If you manage dashboards via Helm, render them into tenant dashboard ConfigMaps with the Kupe labels:

templates/configmap-dashboard.yaml
{{- if .Values.dashboard.enabled }}
apiVersion: v1
kind: ConfigMap
metadata:
name: {{ .Values.dashboard.configMapName | default "observability-dashboards-tenant-workloads" }}
namespace: {{ .Values.dashboard.configMapNamespace | default "observability" }}
labels:
kupe.cloud/grafana-dashboards: "true"
kupe.cloud/grafana-folder: {{ .Values.dashboard.folder | default "Workloads" | quote }}
data:
{{ (.Files.Glob "dashboards/*.json").AsConfig | indent 2 }}
{{- end }}

Place dashboard JSON files in a dashboards/ directory alongside your chart templates.
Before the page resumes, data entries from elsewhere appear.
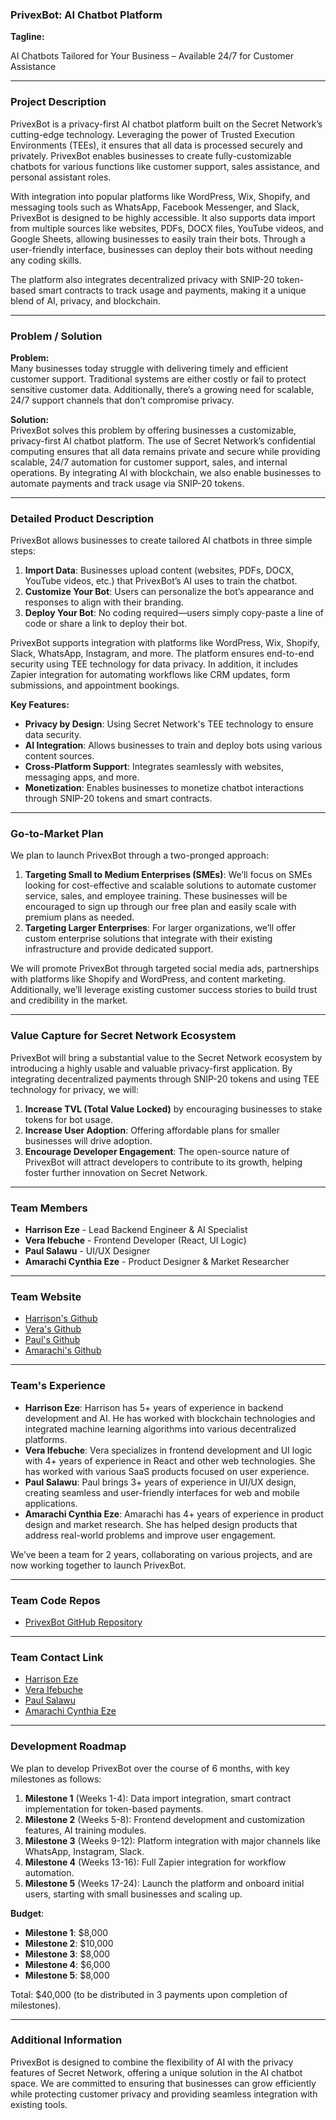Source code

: ### **PrivexBot: AI Chatbot Platform**

**Tagline:**

AI Chatbots Tailored for Your Business – Available 24/7 for Customer Assistance

---

### **Project Description**

PrivexBot is a privacy-first AI chatbot platform built on the Secret Network’s cutting-edge technology. Leveraging the power of Trusted Execution Environments (TEEs), it ensures that all data is processed securely and privately. PrivexBot enables businesses to create fully-customizable chatbots for various functions like customer support, sales assistance, and personal assistant roles.

With integration into popular platforms like WordPress, Wix, Shopify, and messaging tools such as WhatsApp, Facebook Messenger, and Slack, PrivexBot is designed to be highly accessible. It also supports data import from multiple sources like websites, PDFs, DOCX files, YouTube videos, and Google Sheets, allowing businesses to easily train their bots. Through a user-friendly interface, businesses can deploy their bots without needing any coding skills.

The platform also integrates decentralized privacy with SNIP-20 token-based smart contracts to track usage and payments, making it a unique blend of AI, privacy, and blockchain.

---

### **Problem / Solution**

**Problem:**  
Many businesses today struggle with delivering timely and efficient customer support. Traditional systems are either costly or fail to protect sensitive customer data. Additionally, there’s a growing need for scalable, 24/7 support channels that don’t compromise privacy.

**Solution:**  
PrivexBot solves this problem by offering businesses a customizable, privacy-first AI chatbot platform. The use of Secret Network’s confidential computing ensures that all data remains private and secure while providing scalable, 24/7 automation for customer support, sales, and internal operations. By integrating AI with blockchain, we also enable businesses to automate payments and track usage via SNIP-20 tokens.

---

### **Detailed Product Description**

PrivexBot allows businesses to create tailored AI chatbots in three simple steps:

1. **Import Data**: Businesses upload content (websites, PDFs, DOCX, YouTube videos, etc.) that PrivexBot’s AI uses to train the chatbot.
2. **Customize Your Bot**: Users can personalize the bot’s appearance and responses to align with their branding.
3. **Deploy Your Bot**: No coding required—users simply copy-paste a line of code or share a link to deploy their bot.

PrivexBot supports integration with platforms like WordPress, Wix, Shopify, Slack, WhatsApp, Instagram, and more. The platform ensures end-to-end security using TEE technology for data privacy. In addition, it includes Zapier integration for automating workflows like CRM updates, form submissions, and appointment bookings.

**Key Features:**

- **Privacy by Design**: Using Secret Network's TEE technology to ensure data security.
- **AI Integration**: Allows businesses to train and deploy bots using various content sources.
- **Cross-Platform Support**: Integrates seamlessly with websites, messaging apps, and more.
- **Monetization**: Enables businesses to monetize chatbot interactions through SNIP-20 tokens and smart contracts.

---

### **Go-to-Market Plan**

We plan to launch PrivexBot through a two-pronged approach:

1. **Targeting Small to Medium Enterprises (SMEs)**: We’ll focus on SMEs looking for cost-effective and scalable solutions to automate customer service, sales, and employee training. These businesses will be encouraged to sign up through our free plan and easily scale with premium plans as needed.
2. **Targeting Larger Enterprises**: For larger organizations, we’ll offer custom enterprise solutions that integrate with their existing infrastructure and provide dedicated support.

We will promote PrivexBot through targeted social media ads, partnerships with platforms like Shopify and WordPress, and content marketing. Additionally, we’ll leverage existing customer success stories to build trust and credibility in the market.

---

### **Value Capture for Secret Network Ecosystem**

PrivexBot will bring a substantial value to the Secret Network ecosystem by introducing a highly usable and valuable privacy-first application. By integrating decentralized payments through SNIP-20 tokens and using TEE technology for privacy, we will:

1. **Increase TVL (Total Value Locked)** by encouraging businesses to stake tokens for bot usage.
2. **Increase User Adoption**: Offering affordable plans for smaller businesses will drive adoption.
3. **Encourage Developer Engagement**: The open-source nature of PrivexBot will attract developers to contribute to its growth, helping foster further innovation on Secret Network.

---

### **Team Members**

- **Harrison Eze** - Lead Backend Engineer & AI Specialist
- **Vera Ifebuche** - Frontend Developer (React, UI Logic)
- **Paul Salawu** - UI/UX Designer
- **Amarachi Cynthia Eze** - Product Designer & Market Researcher

---

### **Team Website**

- [Harrison's Github](https://github.com/harystyleseze/PrivexBot)
- [Vera's Github](https://github.com/harystyleseze/PrivexBot)
- [Paul's Github](https://github.com/harystyleseze/PrivexBot)
- [Amarachi's Github](https://github.com/harystyleseze/PrivexBot)

---

### **Team's Experience**

- **Harrison Eze**: Harrison has 5+ years of experience in backend development and AI. He has worked with blockchain technologies and integrated machine learning algorithms into various decentralized platforms.
- **Vera Ifebuche**: Vera specializes in frontend development and UI logic with 4+ years of experience in React and other web technologies. She has worked with various SaaS products focused on user experience.
- **Paul Salawu**: Paul brings 3+ years of experience in UI/UX design, creating seamless and user-friendly interfaces for web and mobile applications.
- **Amarachi Cynthia Eze**: Amarachi has 4+ years of experience in product design and market research. She has helped design products that address real-world problems and improve user engagement.

We’ve been a team for 2 years, collaborating on various projects, and are now working together to launch PrivexBot.

---

### **Team Code Repos**

- [PrivexBot GitHub Repository](https://github.com/harystyleseze/PrivexBot)

---

### **Team Contact Link**

- [Harrison Eze](https://www.linkedin.com/in/harry-eze)
- [Vera Ifebuche](https://www.linkedin.com/in/vera-ifebuche)
- [Paul Salawu](https://www.linkedin.com/in/paul-salawu)
- [Amarachi Cynthia Eze](https://www.linkedin.com/in/amarachi-cynthia-eze)

---

### **Development Roadmap**

We plan to develop PrivexBot over the course of 6 months, with key milestones as follows:

1. **Milestone 1** (Weeks 1-4): Data import integration, smart contract implementation for token-based payments.
2. **Milestone 2** (Weeks 5-8): Frontend development and customization features, AI training modules.
3. **Milestone 3** (Weeks 9-12): Platform integration with major channels like WhatsApp, Instagram, Slack.
4. **Milestone 4** (Weeks 13-16): Full Zapier integration for workflow automation.
5. **Milestone 5** (Weeks 17-24): Launch the platform and onboard initial users, starting with small businesses and scaling up.

**Budget**:

- **Milestone 1**: $8,000
- **Milestone 2**: $10,000
- **Milestone 3**: $8,000
- **Milestone 4**: $6,000
- **Milestone 5**: $8,000

Total: $40,000 (to be distributed in 3 payments upon completion of milestones).

---

### **Additional Information**

PrivexBot is designed to combine the flexibility of AI with the privacy features of Secret Network, offering a unique solution in the AI chatbot space. We are committed to ensuring that businesses can grow efficiently while protecting customer privacy and providing seamless integration with existing tools.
Kupe provides baseline tenant dashboards out of the box:

  • Overview / Cluster — cluster health and capacity overview.
  • Workloads / Pod Resources — per-pod CPU, memory, network, and filesystem usage.

Platform admins also have additional dashboards in Main Org (overview, workloads, system, infrastructure, billing).

  • Review dashboard usefulness after incidents.
  • Remove low-signal panels.
  • Add panels for recurring failure patterns.